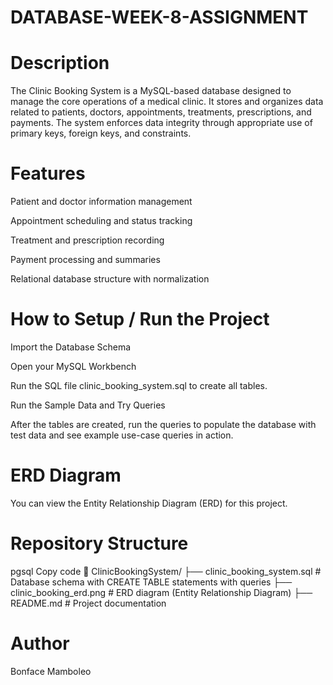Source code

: # DATABASE-WEEK-8-ASSIGNMENT
# Description
The Clinic Booking System is a MySQL-based database designed to manage the core operations of a medical clinic. It stores and organizes data related to patients, doctors, appointments, treatments, prescriptions, and payments. The system enforces data integrity through appropriate use of primary keys, foreign keys, and constraints.

# Features
Patient and doctor information management

Appointment scheduling and status tracking

Treatment and prescription recording

Payment processing and summaries

Relational database structure with normalization

# How to Setup / Run the Project
Import the Database Schema

Open your MySQL Workbench

Run the SQL file clinic_booking_system.sql to create all tables.

Run the Sample Data and Try Queries

After the tables are created, run the queries to populate the database with test data and see example use-case queries in action.

# ERD Diagram
You can view the Entity Relationship Diagram (ERD) for this project.


# Repository Structure
pgsql
Copy code
📁 ClinicBookingSystem/
├── clinic_booking_system.sql             # Database schema with CREATE TABLE statements with queries
├── clinic_booking_erd.png                # ERD diagram (Entity Relationship Diagram)
├── README.md                             # Project documentation

# Author
Bonface Mamboleo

-------

Exercise objective. Pull out every line holding "tables" from the records above, and copy it.

Exercise response.
Run the SQL file clinic_booking_system.sql to create all tables.
After the tables are created, run the queries to populate the database with test data and see example use-case queries in action.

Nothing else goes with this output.